Overcoming Road Blocks
One of the biggest challenges facing the Philippine fund management industry today is that fund managers must contend with the prevailing investor paradigm of earning fixed and guaranteed interest rates-of-return that are devoid of risk.
“Majority of Filipino investors starts off at the same point – they want to earn high rates of return but are unwilling to shoulder any or completely ignore associated risks. The onus is upon fund managers to educate the market that achieving above average rates of return, or perhaps meeting a long-term financial goal, necessarily entails taking risks. We have to develop that level of sophistication and make a big push to educate and re-educate the market,” Garcia explains.
As is the case with most industries, educating the market can be a costly endeavor. But for those with a positive outlook on the future of the country, it may be an undertaking that will be well worth the trouble.
“We have everything in place to catapult the country into major development. The only thing holding us down is poor sentiment. If we are able to overcome that then we can expect everything to take
off and match the development of our Asian neighbors. We’re not apprehensive about spending on the education of investors because we believe our efforts will eventually pay-off,” Garcia assesses.
Investment 101 And just like learning about any complicated matter, it is best to start off with the basics.
” Financial planning is infinitely more complex than putting your savings in a time deposit. In managing portfolios to achieve financial goals, we try to come up with the right mix of investments – bonds, equities, and real estate, for example – that suit the risk tolerance, time horizon and other constraints of an investor” says Garcia.
The iBank Trust Center currently offers two Unit Investment Trust Funds (UITF) that cater to investors with a low to moderate risk appetite, who desire fixed income returns that are higher than traditional time deposits. iFund Silver and iFund-Philippine Dollar Bond Portfolio seek higher-yielding debt securities while limiting downside risk.
By pooling together the funds of various investors in a UITF and collectively investing these in various instruments such as treasury bonds, treasury notes, treasury bills and commercial papers, the Trust
Center achieves two goals.
First, the economies-of-scale work in favor of retail investors giving them access to investment opportunities that give better yields. Left on their own as retail investors, they can hardly come up with the critical investment mass needed to gain deeper and cheaper access to bond markets. Second, investing in a diversified portfolio reduces risk.
” Investors must never lose sight of the reality that all investments carry a certain amount of risk. The most obvious signal of risk is the rate-of-return (i.e. the higher the rate-of-return quoted, the higher the risk). But having said that, they must also understand that there are ways to reduce risk.”
” We all know that saying about not putting all our eggs in one basket. A properly diversified portfolio spreads out the risk of loss across several instruments with differing pay-off possibilities. This limits
the volatility of the portfolio’s overall returns,” says Garcia. How the iBank Trust Center Works At the iBank Trust Center, Garcia heads a team of portfolio managers who constantly monitor financial markets and analyze customer needs gathered through surveys. These raw data are used to make
portfolio management decisions and develop new investment products tailor-fitted to clients’ requirements.

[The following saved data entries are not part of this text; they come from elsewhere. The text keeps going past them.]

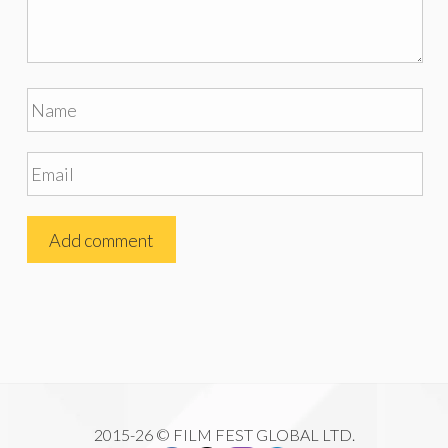
2015-26 © FILM FEST GLOBAL LTD.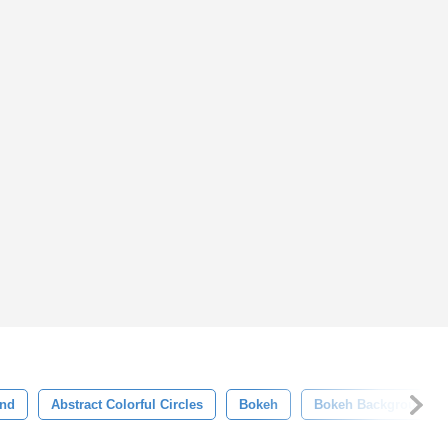
und
Abstract Colorful Circles
Bokeh
Bokeh Background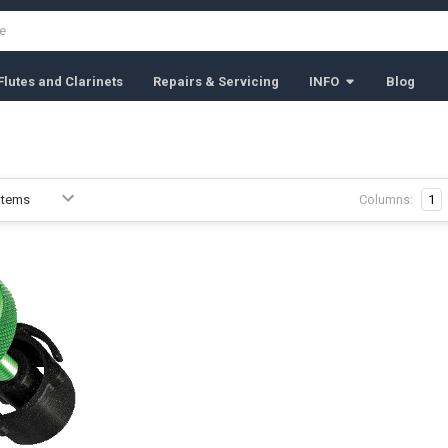
lutes and Clarinets
Repairs & Servicing
INFO
Blog
Columns:
1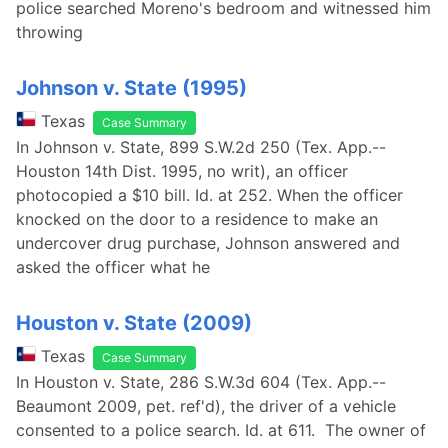
police searched Moreno's bedroom and witnessed him
throwing
Johnson v. State (1995)
Texas
Case Summary
In Johnson v. State, 899 S.W.2d 250 (Tex. App.--
Houston 14th Dist. 1995, no writ), an officer
photocopied a $10 bill. Id. at 252. When the officer
knocked on the door to a residence to make an
undercover drug purchase, Johnson answered and
asked the officer what he
Houston v. State (2009)
Texas
Case Summary
In Houston v. State, 286 S.W.3d 604 (Tex. App.--
Beaumont 2009, pet. ref'd), the driver of a vehicle
consented to a police search. Id. at 611. The owner of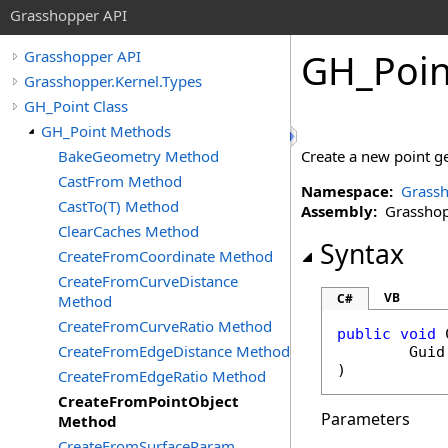
Grasshopper API
GH_Poin
Grasshopper API
Grasshopper.Kernel.Types
GH_Point Class
GH_Point Methods
BakeGeometry Method
Create a new point ge
CastFrom Method
Namespace:
Grassh
CastTo(T) Method
Assembly:
Grasshopp
ClearCaches Method
Syntax
CreateFromCoordinate Method
CreateFromCurveDistance
VB
C#
Method
CreateFromCurveRatio Method
public
void
CreateFromEdgeDistance Method
Guid
)
CreateFromEdgeRatio Method
CreateFromPointObject
Parameters
Method
CreateFromSurfaceParam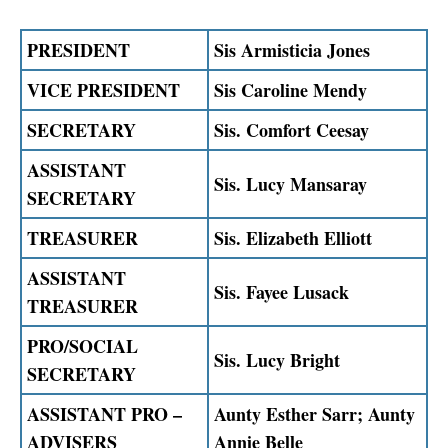
PRESIDENT
Sis Armisticia Jones
VICE PRESIDENT
Sis Caroline Mendy
SECRETARY
Sis. Comfort Ceesay
ASSISTANT
Sis. Lucy Mansaray
SECRETARY
TREASURER
Sis. Elizabeth Elliott
ASSISTANT
Sis. Fayee Lusack
TREASURER
PRO/SOCIAL
Sis. Lucy Bright
SECRETARY
ASSISTANT PRO –
Aunty Esther Sarr; Aunty
ADVISERS
Annie Belle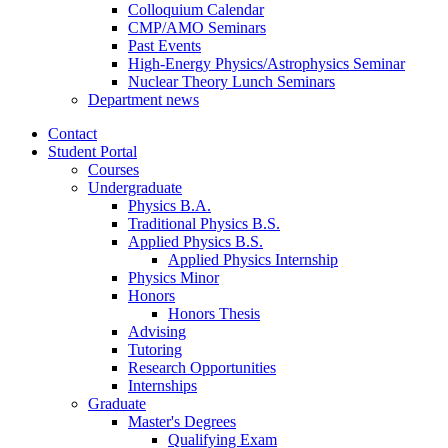
Colloquium Calendar
CMP/AMO Seminars
Past Events
High-Energy Physics/Astrophysics Seminar
Nuclear Theory Lunch Seminars
Department news
Contact
Student Portal
Courses
Undergraduate
Physics B.A.
Traditional Physics B.S.
Applied Physics B.S.
Applied Physics Internship
Physics Minor
Honors
Honors Thesis
Advising
Tutoring
Research Opportunities
Internships
Graduate
Master's Degrees
Qualifying Exam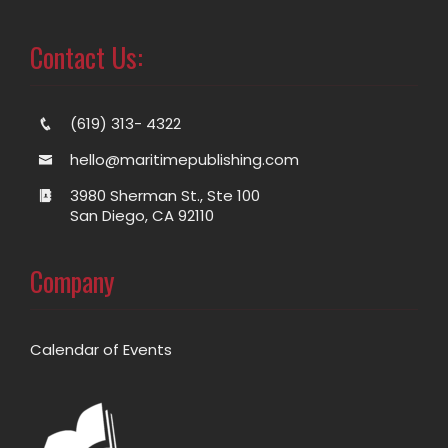
Contact Us:
(619) 313- 4322
hello@maritimepublishing.com
3980 Sherman St., Ste 100
San Diego, CA 92110
Company
Calendar of Events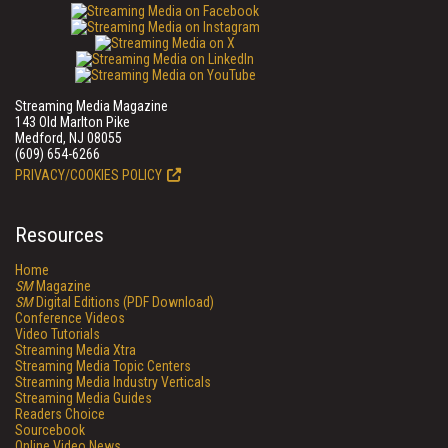
Streaming Media Magazine
143 Old Marlton Pike
Medford, NJ 08055
(609) 654-6266
PRIVACY/COOKIES POLICY
Resources
Home
SM
Magazine
SM
Digital Editions (PDF Download)
Conference Videos
Video Tutorials
Streaming Media Xtra
Streaming Media Topic Centers
Streaming Media Industry Verticals
Streaming Media Guides
Readers Choice
Sourcebook
Online Video News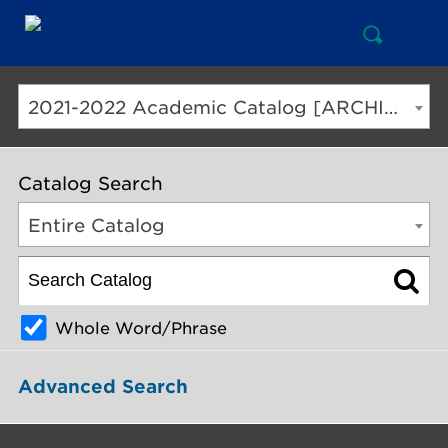
Open
Mai
Search
Nav
But
2021-2022 Academic Catalog [ARCHIVED CATALOG]
Catalog Search
Entire Catalog
Whole Word/Phrase
Advanced Search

” We have access to some of the best performing investments in the market. Most individuals will not even hear about the juiciest securities on-offer in the market. We constantly analyze market
information and juxtapose this with client objectives. The process allows us to make asset allocation decisions that optimize the risk-reward trade-off,” Garcia reveals.
Garcia, a graduate of IESE in Barcelona, one of Europe’s top 5 MBA schools, possesses international finance experience from previous stints at Citibank N.A. and General Motors in Europe. He approaches fund management as both a science and an art. A science in that it deals with volumes of hard statistics; an art in that data must be meshed with a reading of local and international sentiments to project where the market will go in the future. It is a prerequisite that members of the iBank Trust Center team be well-versed in portfolio management theory and practice. Two of them, including Garcia, share the distinction of being charter-holders of the Chartered Financial Analyst (CFA) designation, a globally recognized standard for measuring the competence and integrity of
investment professionals.
The CFA designation, held by most of Wall Street’s top investment professionals, is conferred through a series of examinations by the Association for Investment Management and Research, an international organization of more than 60,000 investment practitioners and educators in over 100 countries. To date, there are only about 50 CFA charter-holders in the Philippines.